- TL;DR: Easy-to-implement and effective multidimensional Transformer with faster sampling
- Abstract: Self-attention effectively captures large receptive fields with high information bandwidth, but its computational resource requirements grow quadratically with the number of points over which attention is performed. For data arranged as large multidimensional tensors, such as images and videos, the quadratic growth makes self-attention prohibitively expensive. These tensors often have thousands of positions that one wishes to capture and proposed attentional alternatives either limit the resulting receptive field or require custom subroutines. We propose Axial Attention, a simple generalization of self-attention that naturally aligns with the multiple dimensions of the tensors in both the encoding and the decoding settings.
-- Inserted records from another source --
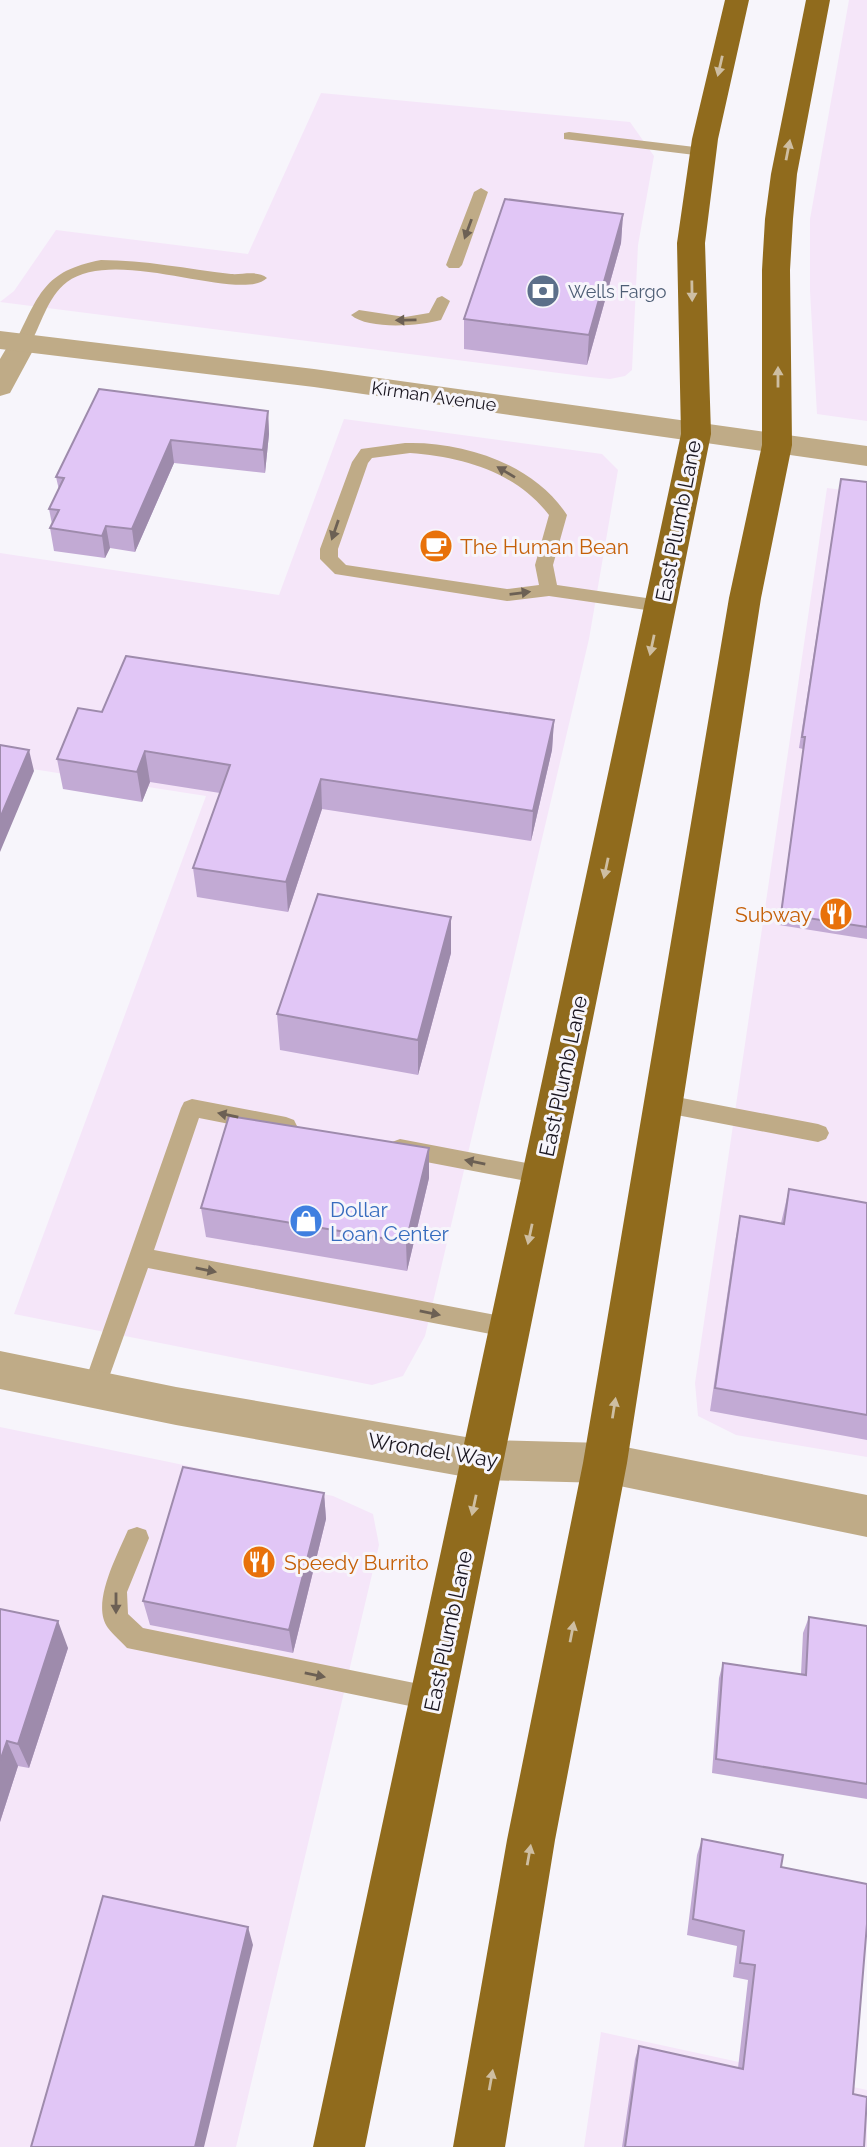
<svg xmlns="http://www.w3.org/2000/svg" width="867" height="2147" font-family="Raleway,sans-serif">
	<style>
		.commercial { fill: #f5e6f9 }
		.lines { fill: none; stroke-linecap: round; stroke-linejoin: round }
		.service { fill: #bfab87; fill-rule: evenodd }
		.minor { fill: #bfab87; fill-rule: evenodd }
		.tertiary { fill: #bfab87; fill-rule: evenodd }
		.primary { fill: #906b1d; fill-rule: evenodd }
		.wall { fill: #c2aad4 }
		.shaded-wall { fill: #9e8bac }
		.building { fill: #e1c6f6; stroke: #9e8bac; stroke-width: 2 }
		.oneway { fill: #cebea2 }
		.oneway2 { fill: #6c6054 }
		.labels { text-anchor: middle; dominant-baseline: central; stroke-width: 6; stroke-linejoin: round; paint-order: stroke }
		.far-service-label { font-size: 18px; fill: #4e5e75; stroke: #f7f5fb; text-anchor: start }
		.far-street-label { font-size: 18px; fill: #1a1620; stroke: #f7f5fb }
		.street-label { font-size: 21px; fill: #1a1620; stroke: #f7f5fb }
		.food-label { font-size: 21px; fill: #c56008; stroke: #f7f5fb; text-anchor: start }
		.shop-label { font-size: 21px; fill: #366cbe; stroke: #f7f5fb; text-anchor: start }
	</style>
	<rect width="100%" height="100%" fill="#f7f5fb"/>
	<path class="commercial" d="M849,0h18v421l-50,-7 -7,-123v-72z
		M321,93l309,29 24,34 -16,89 -6,125 -7,6 -15,3 -20,-2 -590,-75 14,-11 42,-61 192,24z
		M344,419l258,35 16,16 -29,169 -164,697 -22,40 -31,9 -358,-71 192,-518 -206,-32v-211l279,42z
		M827,488l40,5v964l-131,-22 -38,-19 -3,-33z
		M0,1427l333,69 40,18 6,31 -143,602h-236z
		M601,2032l266,58v57h-283z"/>
	<g class="lines">
		<path class="service" d="M569,132l134,16 7,4 -7,4 -139,-17v-6z
			M481,188l7,4 -26,73 -3,3h-10l-3,-3 28,-73z
			M101,260c44,0 86,9 130,14 11,1 27,-4 36,4 -27,26 -151,-33 -200,4 -20,15 -26,44 -38,64h-12l-2,-3c24,-48 28,-72 86,-83z
			M442,296l8,5 -9,19c-21,6 -73,10 -90,-5l8,-5 46,7 24,-4 8,-15z
			M405,443c58,-2 129,21 162,72l-14,50 4,20 103,15 9,6 -3,4 -6,2 -111,-16 -42,5 -172,-27 -15,-15v-10l32,-87 9,-13zM410,453c53,4 106,19 139,62l-14,50 4,20 -32,4 -161,-24 -8,-8v-8l30,-86 4,-5z
			M661,1094l157,30 8,3 3,6 -3,6 -8,3 -157,-30 -7,-3 -4,-6 4,-6z
			M192,1099l94,18 8,3 3,6 -3,6 -8,3 -87,-17 -45,132 357,68 8,3 3,7 -3,7 -8,3 -363,-70 -46,129 -8,3 -8,-3 -4,-7 99,-282 3,-6z
			M400,1139l142,27 8,3 3,6 -3,6 -8,3 -142,-27 -8,-3 -3,-6 3,-6z
			M137,1527l9,3 3,8 -22,54 1,22 15,14 291,59 9,3 4,9 -4,9 -9,3 -307,-63c-6,-7 -14,-13 -19,-20 -18,-24 10,-74 20,-98z"/>
		<path class="minor" d="M23,334l10,3 4,6 -27,50 -10,3v-37l13,-22z
			M0,1351l176,36 307,53 122,3 262,52v42l-262,-54 -122,-3 -307,-55 -176,-36z"/>
		<path class="tertiary" d="M0,331l314,38 553,77v20l-553,-79 -314,-38z"/>
		<path class="primary" d="M725,0h24l-31,139 -13,104 6,191 -346,1713h-52l368,-1713 -4,-191 15,-104z
			M806,0h24l-33,174 -4,45 -3,51 2,175 -31,153 -134,865 -72,377 -50,307h-52l54,-307 76,-377 146,-865 33,-153v-175l3,-51 6,-45z"/>
	</g>
	<path class="wall" d="M623,214l-2,29 -34,122 -123,-16v-30z
		M99,389l169,22 1,23 -4,39 -91,-10 -39,89 -25,-4 -5,10 -51,-7 -4,-23 2,-4 -3,-15 10,-19 -3,-13z
		M867,482v457l-88,-14 24,-176 -4,-1 40,-257z
		M102,712l452,8 -2,30 -21,91 -209,-32 -34,103 -91,-15 -4,-29 27,-75 -70,-11 -8,20 -79,-13 -6,-30z
		M451,917v36l-33,122 -138,-25 -3,-36z
		M429,1148v30l-22,93 -201,-34 -5,-29z
		M789,1189l78,14v237l-157,-29 25,-169 5,-26 41,7z
		M324,1493l2,26 -33,134 -143,-28 -7,-24z
		M0,1609l68,39 -39,120 -11,-2 -18,56z
		M809,1617l58,9v173l-155,-26 7,-95 4,-15 78,11 2,-41z
		M702,1839l79,28 72,227 11,53h-242l13,-88 4,-13 99,22 10,-88 -15,-3 4,-31 -50,-11 10,-80z"/>
	<path class="shaded-wall" d="M623,214l-2,29 -34,122 2,-30z
		M268,411l1,23 -4,39 -2,-23z
		M171,440l3,23 -39,89 -3,-23z
		M106,526l4,22 -5,10 -3,-22z
		M554,720l-2,30 -21,91 2,-30z
		M29,750l5,21 -34,81v-34z
		M145,751l5,31 -8,20 -5,-30z
		M321,779l1,30 -34,103 -2,-30z
		M451,917v36l-33,122v-35z
		M429,1148v30l-22,93 -1,-29z
		M324,1493l2,26 -33,134 -4,-23z
		M58,1621l10,27 -39,120 -11,-24z
		M7,1741l11,25 -18,56v-61z
		M248,1927l5,18 -49,202h-9z"/>
	<path class="building" d="M505,199l118,15 -34,121 -125,-16z
		M99,389l169,22 -5,39 -92,-10 -39,89 -26,-3 -4,10 -52,-8 9,-18 -10,-1 15,-31 -8,-1z
		M841,479l26,3v445l-86,-13 24,-177h-3z
		M126,656l428,64 -21,91 -212,-32 -35,103 -93,-14 37,-103 -85,-14 -8,21 -80,-13 21,-51 24,4z
		M0,745l29,5 -29,68z
		M318,894l133,23 -33,123 -141,-26z
		M229,1116l200,32 -23,94 -205,-34z
		M789,1189l78,14v212l-152,-27 25,-172 44,8z
		M183,1467l141,26 -35,137 -146,-29z
		M0,1609l58,12 -40,123 -11,-3 -7,20z
		M809,1617l58,9v158l-151,-25 7,-96 83,12z
		M702,1839l81,16 -2,12 86,17v40l-14,170 14,3 -3,50h-239l14,-101 104,23 12,-104 -15,-2 4,-32 -51,-12z
		M103,1896l145,31 -53,220h-164z"/>
	<defs><path id="oneway-solid" d="M-6-.8H1V-3.2L6.5 0L1 3.2V.8H-6Z" transform="scale(1.75)"/></defs>
	<g class="oneway">
		<use href="#oneway-solid" transform="translate(720 66) rotate(103)"/>
		<use href="#oneway-solid" transform="translate(788 150) rotate(-79)"/>
		<use href="#oneway-solid" transform="translate(692 291) rotate(89)"/>
		<use href="#oneway-solid" transform="translate(778 377) rotate(-90)"/>
		<use href="#oneway-solid" transform="translate(652 645) rotate(102)"/>
		<use href="#oneway-solid" transform="translate(606 868) rotate(102)"/>
		<use href="#oneway-solid" transform="translate(530 1234) rotate(102)"/>
		<use href="#oneway-solid" transform="translate(614 1408) rotate(-81)"/>
		<use href="#oneway-solid" transform="translate(474 1505) rotate(102)"/>
		<use href="#oneway-solid" transform="translate(572 1632) rotate(-79)"/>
		<use href="#oneway-solid" transform="translate(529 1855) rotate(-80)"/>
		<use href="#oneway-solid" transform="translate(491 2080) rotate(-80)"/>
	</g>
	<g class="oneway2">
		<use href="#oneway-solid" transform="translate(468 229) rotate(110)"/>
		<use href="#oneway-solid" transform="translate(406 320) rotate(179)"/>
		<use href="#oneway-solid" transform="translate(506 472) rotate(-149)"/>
		<use href="#oneway-solid" transform="translate(335 530) rotate(109)"/>
		<use href="#oneway-solid" transform="translate(520 593) rotate(-7)"/>
		<use href="#oneway-solid" transform="translate(228 1115) rotate(-169)"/>
		<use href="#oneway-solid" transform="translate(475 1162) rotate(-169)"/>
		<use href="#oneway-solid" transform="translate(206 1270) rotate(11)"/>
		<use href="#oneway-solid" transform="translate(430 1313) rotate(11)"/>
		<use href="#oneway-solid" transform="translate(116 1603) rotate(90)"/>
		<use href="#oneway-solid" transform="translate(315 1675) rotate(12)"/>
	</g>
	<defs>
		<symbol id="bank-disc" viewBox="-11 -11 22 22"><circle r="9.5" fill="#5c6f8a" stroke="#f7f5fb"/><path d="M-6-4H6V4H-6ZM0-2.3a2.3 2.3 0 1 0 0 4.6a2.3 2.3 0 1 0 0-4.6Z" fill="#fff"/></symbol>
		<symbol id="cafe-disc" viewBox="-11 -11 22 22"><circle r="9.5" fill="#e8710a" stroke="#f7f5fb"/><path d="M-5.5-4.5H6V0H3Q3 3.5 0 3.5H-2.5Q-5.5 3.5-5.5 0ZM3-3.2v2h1.7v-2ZM-6 4.5H4V6H-6Z" fill="#fff"/></symbol>
		<symbol id="restaurant-disc" viewBox="-11 -11 22 22"><circle r="9.5" fill="#e8710a" stroke="#f7f5fb"/><path d="M-5-6h1v4h1v-4h1v4h1v-4h1v5L-1.5 .5V6h-2V.5L-5-1ZM5-6V6H3V1.5H1.5Q1.5-4 5-6Z" fill="#fff"/></symbol>
		<symbol id="shop-disc" viewBox="-11 -11 22 22"><circle r="9.5" fill="#3f7fe0" stroke="#f7f5fb"/><path d="M-5-2.5h2.3a2.7 3.5 0 0 1 5.4 0H5L5.5 6h-11ZM-1.5-2.5h3a1.5 2.3 0 0 0-3 0Z" fill="#fff"/></symbol>
	</defs>
	<g fill-rule="evenodd">
		<use href="#bank-disc" x="524" y="272" width="38" height="38"/>
		<use href="#cafe-disc" x="417" y="527" width="38" height="38"/>
		<use href="#restaurant-disc" x="817" y="895" width="38" height="38"/>
		<use href="#shop-disc" x="287" y="1202" width="38" height="38"/>
		<use href="#restaurant-disc" x="240" y="1543" width="38" height="38"/>
	</g>
	<g class="labels">
		<g class="far-service-label">
			<text x="568" y="291">Wells Fargo</text>
		</g>
		<g class="far-street-label">
			<text transform="translate(434 396) rotate(8)">Kirman Avenue</text>
		</g>
		<g class="street-label">
			<text transform="translate(678 521) rotate(-79)">East Plumb Lane</text>
			<text transform="translate(563 1076) rotate(-78)">East Plumb Lane</text>
			<text transform="translate(433 1450) rotate(9)">Wrondel Way</text>
			<text transform="translate(448 1631) rotate(-78)">East Plumb Lane</text>
		</g>
		<g class="food-label">
			<text x="460" y="546">The Human Bean</text>
			<text x="812" y="914" text-anchor="end">Subway</text>
			<text x="284" y="1562">Speedy Burrito</text>
		</g>
		<g class="shop-label">
			<text x="330" y="1209">Dollar<tspan x="330" dy="24">Loan Center</tspan></text>
		</g>
	</g>
</svg>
The Axial Transformer uses axial self-attention layers and a shift operation to efficiently build large and full receptive fields. Notably the proposed structure of the layers allows for the vast majority of the context to be computed in parallel during decoding without introducing any independence assumptions. This semi-parallel structure goes a long way to making decoding from even a very large Axial Transformer broadly applicable. We demonstrate state-of-the-art results for the Axial Transformer on the ImageNet-32 and ImageNet-64 image benchmarks as well as on the BAIR Robotic Pushing video benchmark. We open source the implementation of Axial Transformers.
- Keywords: self-attention, transformer, images, videos